Und warum? Weil es da noch die veraltete Vorstellung von Omnipräsenz gibt. Und deshalb gibt es dort auch Multifunktionsräume. „Arbeitspausen, Gespräche mit Angehörigen, Teambesprechungen, Präsentationen“ – alles findet in denselben Räumen statt; oder auf dem Flur. Und das heißt auch, eine Mitarbeitende, die soeben ein schwieriges Angehörigengespräch geführt hat, hat keinen angemessenen Rückzugsort, an dem sie durchatmen und wieder zur Ruhe kommen kann. Die Autorinnen nehmen kein Blatt vor den Mund: Vergehen an der Mitarbeitergesundheit.

Die Hierarchie prägt auch die Architektur: „Je niedriger der berufliche Rang, desto weniger Fläche steht dem einzelnen für Rückzug und zum konzentrierten Arbeiten zur Verfügung.“ Das Stresserleben wird folglich durch das Haus selbst gemacht – sagt die Architekturpsychologie. Ein salutogener oder psychosozial unterstützender Designansatz könnte das ändern. Dann ginge es dort um die menschliche Gesundheit.

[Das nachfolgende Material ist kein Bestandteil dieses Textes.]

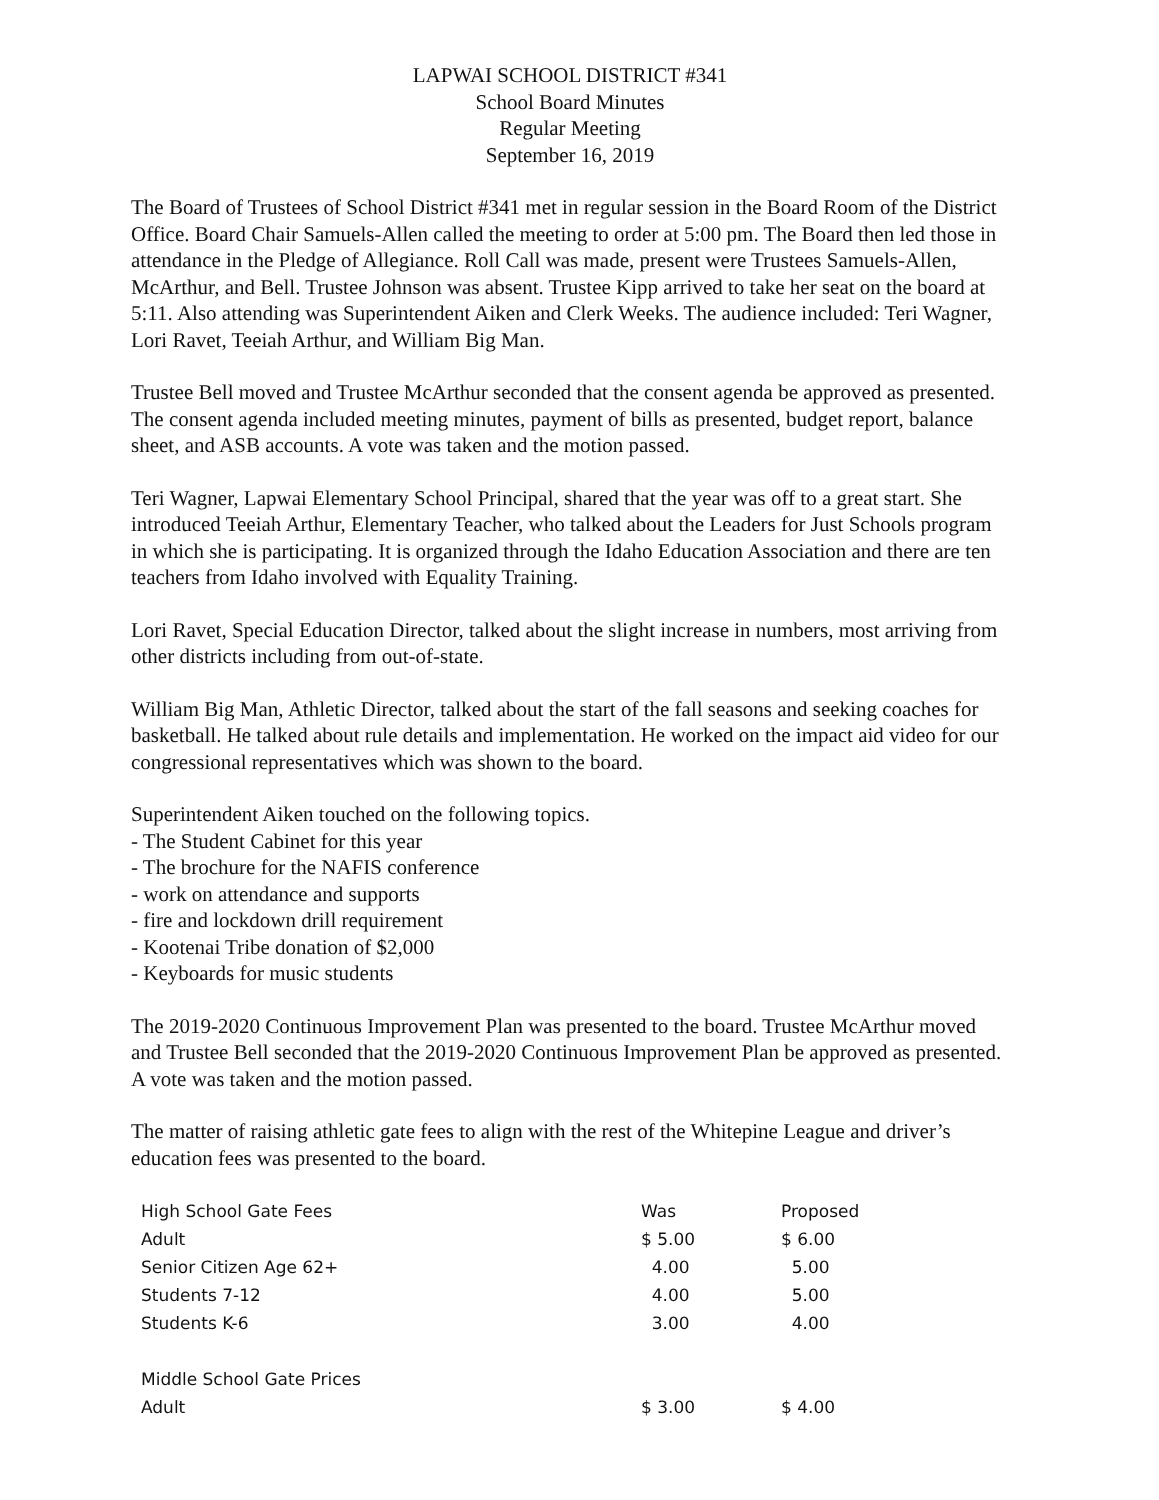LAPWAI SCHOOL DISTRICT #341
School Board Minutes
Regular Meeting
September 16, 2019
The Board of Trustees of School District #341 met in regular session in the Board Room of the District Office. Board Chair Samuels-Allen called the meeting to order at 5:00 pm. The Board then led those in attendance in the Pledge of Allegiance. Roll Call was made, present were Trustees Samuels-Allen, McArthur, and Bell. Trustee Johnson was absent. Trustee Kipp arrived to take her seat on the board at 5:11. Also attending was Superintendent Aiken and Clerk Weeks. The audience included: Teri Wagner, Lori Ravet, Teeiah Arthur, and William Big Man.
Trustee Bell moved and Trustee McArthur seconded that the consent agenda be approved as presented. The consent agenda included meeting minutes, payment of bills as presented, budget report, balance sheet, and ASB accounts. A vote was taken and the motion passed.
Teri Wagner, Lapwai Elementary School Principal, shared that the year was off to a great start. She introduced Teeiah Arthur, Elementary Teacher, who talked about the Leaders for Just Schools program in which she is participating. It is organized through the Idaho Education Association and there are ten teachers from Idaho involved with Equality Training.
Lori Ravet, Special Education Director, talked about the slight increase in numbers, most arriving from other districts including from out-of-state.
William Big Man, Athletic Director, talked about the start of the fall seasons and seeking coaches for basketball. He talked about rule details and implementation. He worked on the impact aid video for our congressional representatives which was shown to the board.
Superintendent Aiken touched on the following topics.
- The Student Cabinet for this year
- The brochure for the NAFIS conference
- work on attendance and supports
- fire and lockdown drill requirement
- Kootenai Tribe donation of $2,000
- Keyboards for music students
The 2019-2020 Continuous Improvement Plan was presented to the board. Trustee McArthur moved and Trustee Bell seconded that the 2019-2020 Continuous Improvement Plan be approved as presented. A vote was taken and the motion passed.
The matter of raising athletic gate fees to align with the rest of the Whitepine League and driver’s education fees was presented to the board.
| High School Gate Fees | Was | Proposed |
| --- | --- | --- |
| Adult | $ 5.00 | $ 6.00 |
| Senior Citizen Age 62+ | 4.00 | 5.00 |
| Students 7-12 | 4.00 | 5.00 |
| Students K-6 | 3.00 | 4.00 |
| Middle School Gate Prices | | |
| Adult | $ 3.00 | $ 4.00 |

Zonierung der stationären Arbeitswelt

Das wirft einige Fragen auf: Was sind die Faktoren einer bedürfnisorientierten Arbeitswelt im Krankenhaus? Wie kann man Entwurfskriterien für eine solche Architekturkonzeption entwickeln? Und wie kann man die Akzeptanz daraus resultierender Architekturkonzepte messen? Eine Faktorenanalyse identifizierte fünf berufsunabhängige bedürfnisorientierte Kategorien der Arbeit im Krankenhaus:

  • Hands-on: Arbeiten am Patienten oder im direkten Patientenkontakt.
  • Eyes-on: Arbeiten in unmittelbarer Nähe zum Patienten oder solche, bei denen man den Patienten im Blick behält.
  • Mind-on: Arbeiten mit hoher Konzentration, ohne zwingend erforderlichen oder direkten Patientenkontakt.
  • Mind-off: Regenerative Tätigkeiten.
  • Interact: Tätigkeiten der genannten vier Kategorien, mit oder ohne Interaktion zu Kolleginnen oder Kollegen.

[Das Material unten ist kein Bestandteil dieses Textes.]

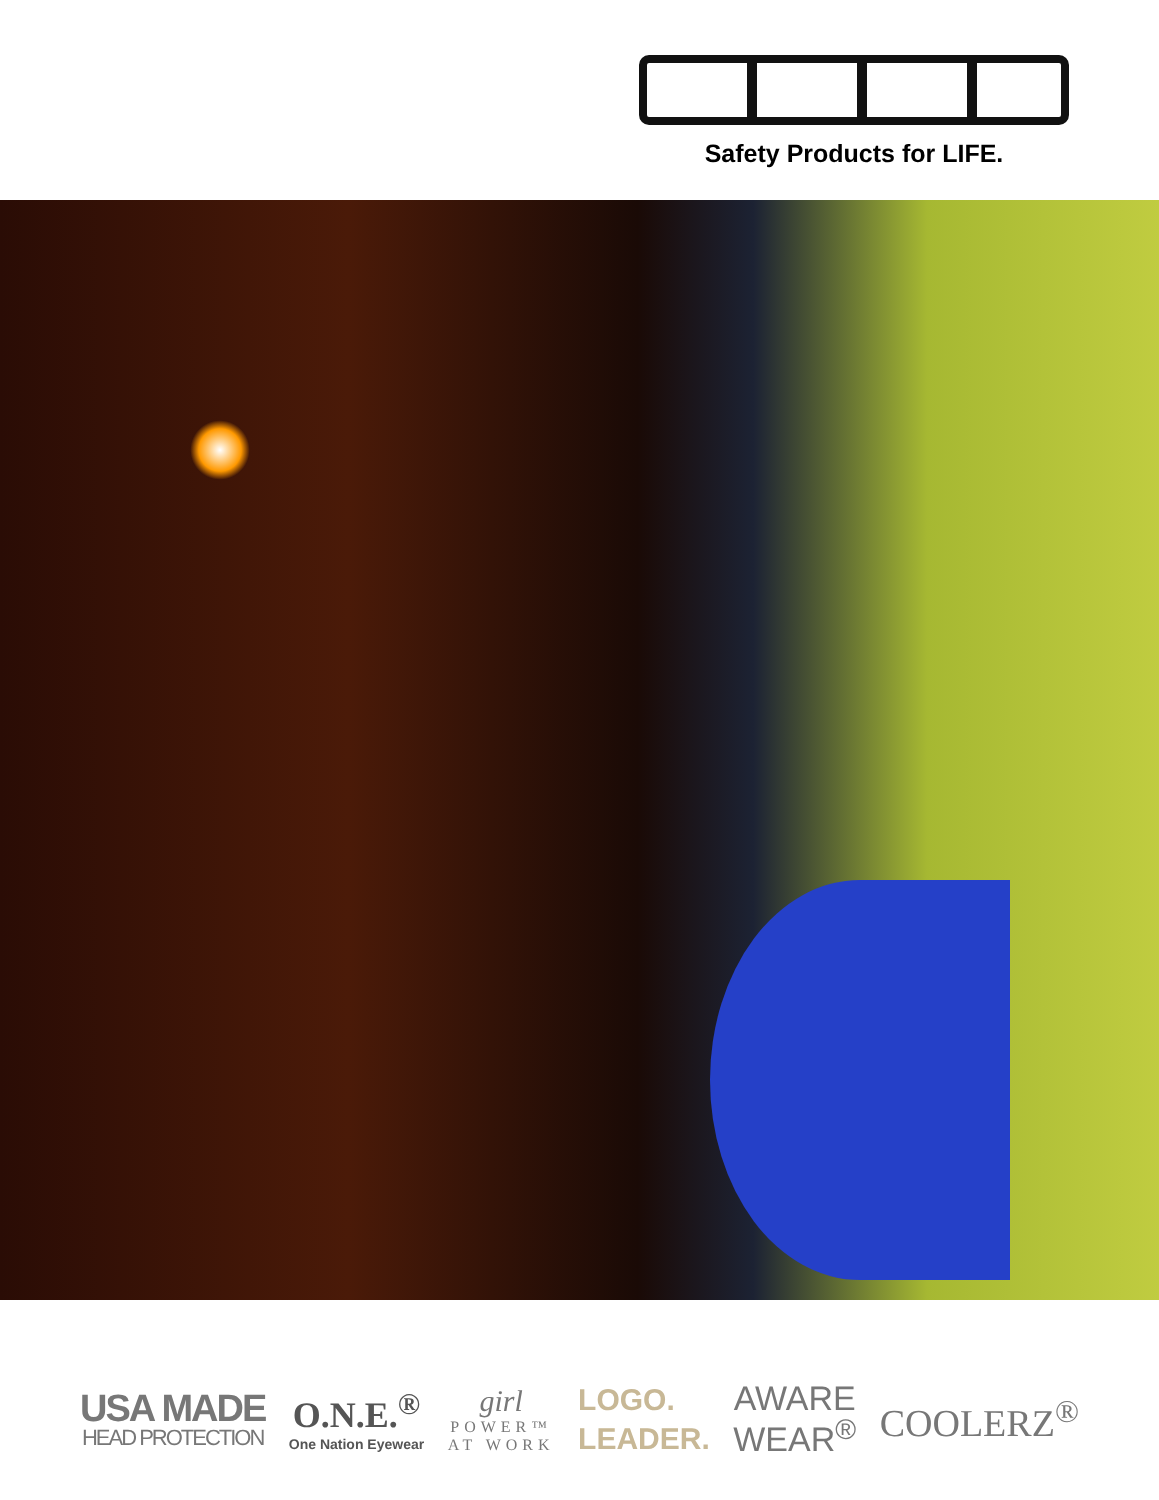Safety Products for LIFE.
USA MADE
HEAD PROTECTION
O.N.E.<sup>®</sup>
One Nation Eyewear
girl
POWER™
AT WORK
LOGO.
LEADER.
AWARE
WEAR<sup>®</sup>
COOLERZ<sup>®</sup>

Auf diese Weise lässt sich die kontaktbedingte Beanspruchung differenzieren. Nämlich als ansteigende kognitive und psycho-emotionale Beanspruchung sowie eine solche nach dem Grad der Interaktion. Mittels Fokusgruppentechnik wurden diesen Tätigkeiten entsprechenden Raumqualitäten zugeordnet. Damit gelingt es, die Beanspruchung der Mitarbeitenden mittels geeigneter Anordnungsprinzipien zu minimieren und die Interaktion zu steigern. Mehr noch, man kann sogar ein normiertes Raumprogramm (Prototypen) mit zwei unterschiedlichen Arbeitswelten beschreiben (Das HEMI-Architekturkonzept). – Für mich nicht überraschend, dass sich hier auch wieder ein rundes Layout herauskristallisiert, wie wir das schon an anderer Stelle gesehen haben (Wir bauen das Haus rund). Und dass man aus der zweidimensionalen Betrachtung (lange Flure) herauskommt und dreidimensional denkt: Dann liegt beispielsweise das Arztzimmer oder der Rückzugs- oder Besprechungsraum in kurzer Entfernung gleich über den Patientenzimmern. Man muss ja nicht gleich an eine Rutsche oder Stange denken wie bei der Feuerwehr. Doch so minimiert man nicht nur Laufwege.

Akzeptanz

Die Autorinnen führen eine empirische Akzeptanzstudie mit den Architekturentwürfen auf vier Dimensionen mit Ärzten durch: „Verständlichkeit“, „Nützlichkeit“, „Alltagsrelevanz“ und „Ergebniserwartung“. Die Akzeptanz erwies sich insgesamt als hoch. Interessanterweise zeigte sich aber ein Generationseffekt. Die älteren Ärzte (40+) waren weniger bereit, eine solche Architektur zu nutzen. Alter, Berufsdauer und Einkommenshöhe geben hier definitiv den Ausschlag. Ein deutliches Zeichen für die Macht der Kultur, die im Krankenhaus auf den Vornamen Hierarchie hört: Warum sollen die Jungspunde und niedrigen Chargen es denn genauso gut haben wie wir?

Diese Einstellung kennen wir nur zu genüge. Wir können sie uns aber schon lange nicht mehr leisten. Ob Bundesminister Lauterbach und seine Landeskollegen auch dieses Thema bei ihren Reformideen auf dem Schirm haben? Sonst wäre das vielleicht eine Chance, die die privaten Klinikanbieter ergreifen könnten. Mich hat jedenfalls dieses Architekturkonzept restlos überzeugt. Baut die Häuser um oder gleich neu! Aber ich weiß natürlich auch: (Stahl-)Beton ist hartnäckig.